When conducting Relative Valuation it is important to remember the key attributes of each step.

First, select relevant metrics that you want to analyze the company upon. Second is to compare the company on selected metrics against itself, competitors, and market. Remember that only a combination and a mix of different metrics and companies that you compare it to will give you an accurate picture of the company's performance. The problem is that the P/E, ROE, or operating margin can remain below or above the market average for a prolonged period of time.

Comparison of a single stock net income, its P/E, and its share price against relevant market aggregated data will provide you with relative valuation insight and helps to explain why the company share price may be going down, even though the corporation is performing well or the other way around, why it might go up, even though earnings are below expectations.

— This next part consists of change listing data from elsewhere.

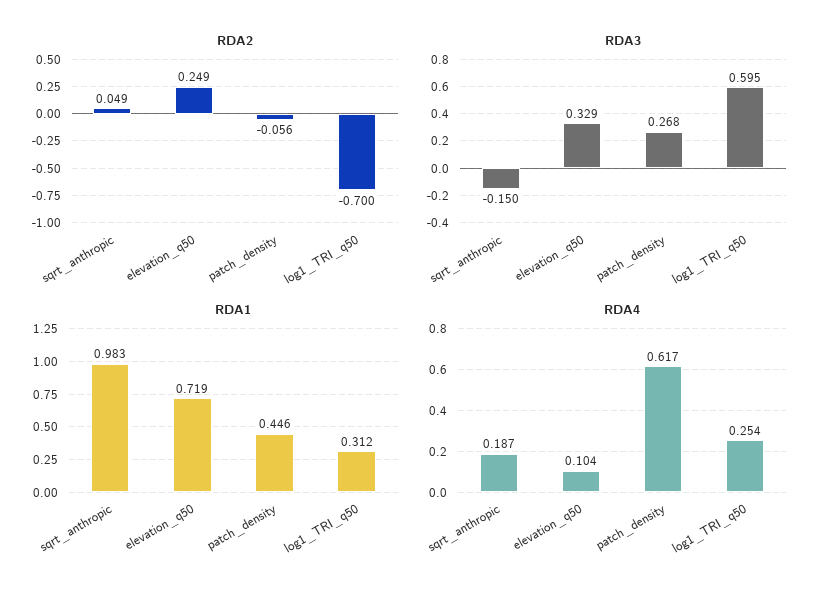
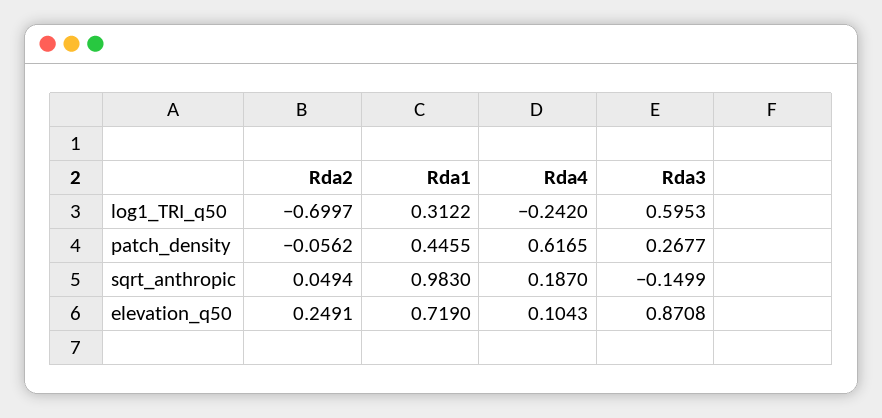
  {
    "RDA2": {
      "sqrt_anthropic": 0.0494,
      "elevation_q50": 0.2491,
      "patch_density": -0.0562,
      "log1_TRI_q50": -0.6997
    },
    "RDA3": {
      "sqrt_anthropic": -0.1499,
-     "elevation_q50": 0.329,
+     "elevation_q50": 0.8708,
      "patch_density": 0.2677,
      "log1_TRI_q50": 0.5953
    },
    "RDA1": {
      "sqrt_anthropic": 0.983,
      "elevation_q50": 0.719,
      "patch_density": 0.4455,
      "log1_TRI_q50": 0.3122
    },
    "RDA4": {
      "sqrt_anthropic": 0.187,
      "elevation_q50": 0.1043,
      "patch_density": 0.6165,
-     "log1_TRI_q50": 0.254
+     "log1_TRI_q50": -0.242
    }
  }

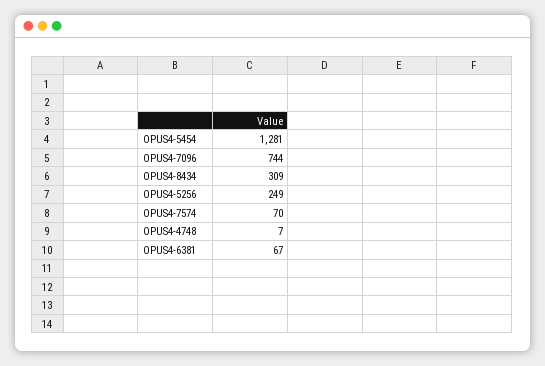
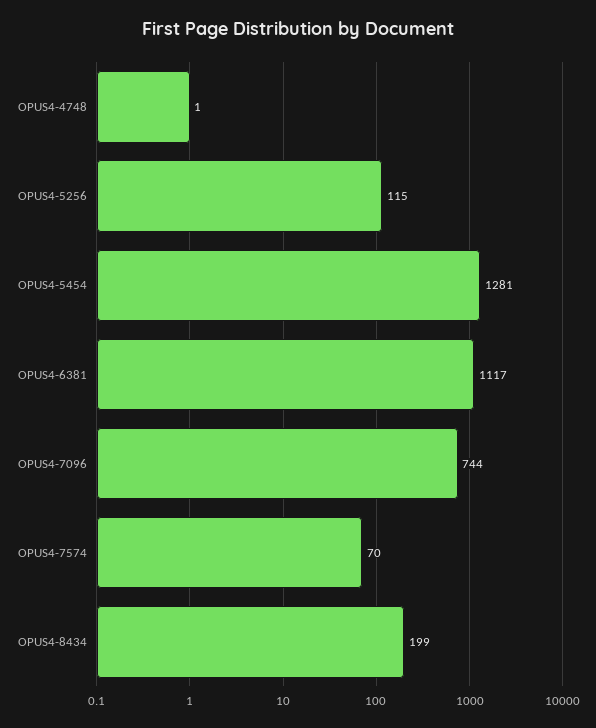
  {
    "OPUS4-5454": 1281,
    "OPUS4-7096": 744,
-   "OPUS4-8434": 309,
+   "OPUS4-8434": 199,
-   "OPUS4-5256": 249,
+   "OPUS4-5256": 115,
    "OPUS4-7574": 70,
-   "OPUS4-4748": 7,
+   "OPUS4-4748": 1,
-   "OPUS4-6381": 67
+   "OPUS4-6381": 1117
  }

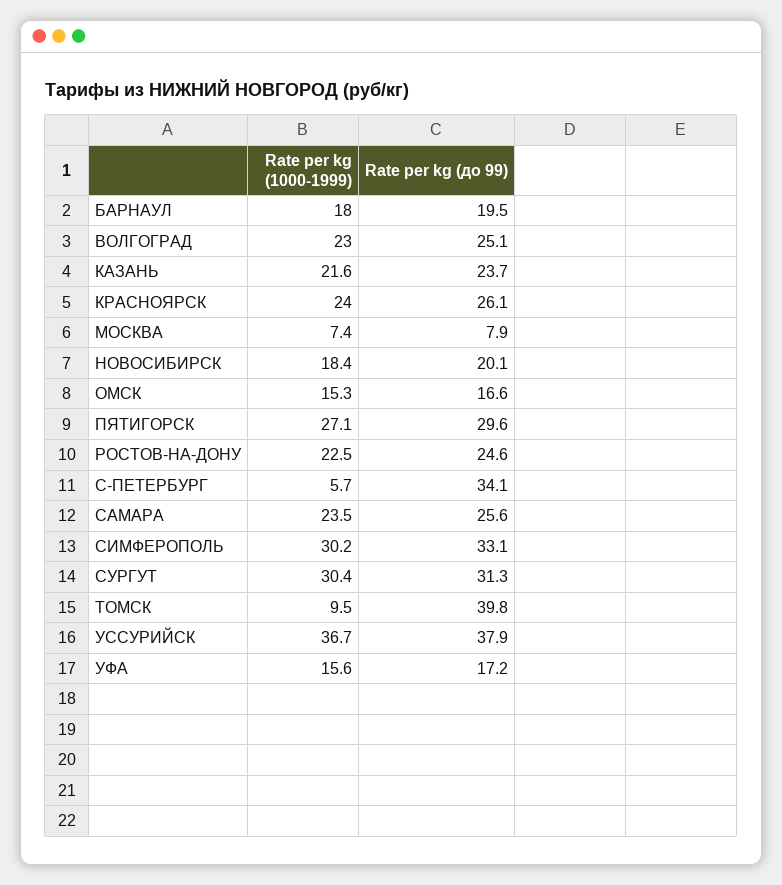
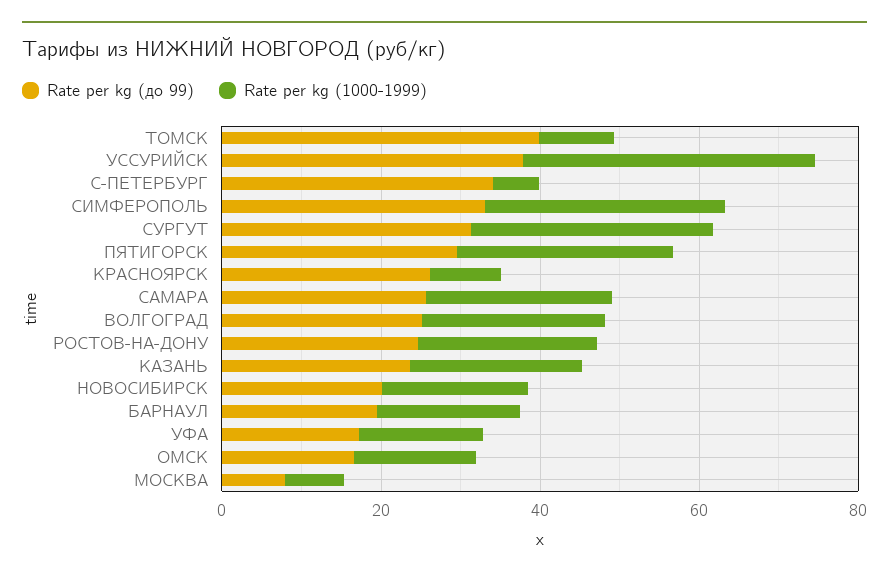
  {
    "Rate per kg (1000-1999)": {
      "БАРНАУЛ": 18,
      "ВОЛГОГРАД": 23,
      "КАЗАНЬ": 21.6,
-     "КРАСНОЯРСК": 24,
+     "КРАСНОЯРСК": 10,
      "МОСКВА": 7.4,
      "НОВОСИБИРСК": 18.4,
      "ОМСК": 15.3,
      "ПЯТИГОРСК": 27.1,
      "РОСТОВ-НА-ДОНУ": 22.5,
      "С-ПЕТЕРБУРГ": 5.7,
      "САМАРА": 23.5,
      "СИМФЕРОПОЛЬ": 30.2,
      "СУРГУТ": 30.4,
      "ТОМСК": 9.5,
      "УССУРИЙСК": 36.7,
      "УФА": 15.6
    },
    "Rate per kg (до 99)": {
      "БАРНАУЛ": 19.5,
      "ВОЛГОГРАД": 25.1,
      "КАЗАНЬ": 23.7,
      "КРАСНОЯРСК": 26.1,
      "МОСКВА": 7.9,
      "НОВОСИБИРСК": 20.1,
      "ОМСК": 16.6,
      "ПЯТИГОРСК": 29.6,
      "РОСТОВ-НА-ДОНУ": 24.6,
      "С-ПЕТЕРБУРГ": 34.1,
      "САМАРА": 25.6,
      "СИМФЕРОПОЛЬ": 33.1,
      "СУРГУТ": 31.3,
      "ТОМСК": 39.8,
      "УССУРИЙСК": 37.9,
      "УФА": 17.2
    }
  }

This chart graph S&P 500 for the past twenty years. When looking at the overall valuation against the P/E ratio, it is clear that the index has been highly overvalued during the dot-com bubble with price above P/E ratio. Then there was a decrease in P/E and an increase in price leading up to the financial crisis in 2007/09. From 2010 the aggregated valuation of the index has risen more steeply than the P/E ratio. Why? Because the earnings estimate has increased. Overall, when analyzing a company, it is important to look at all the metrics in context to its relative valuation.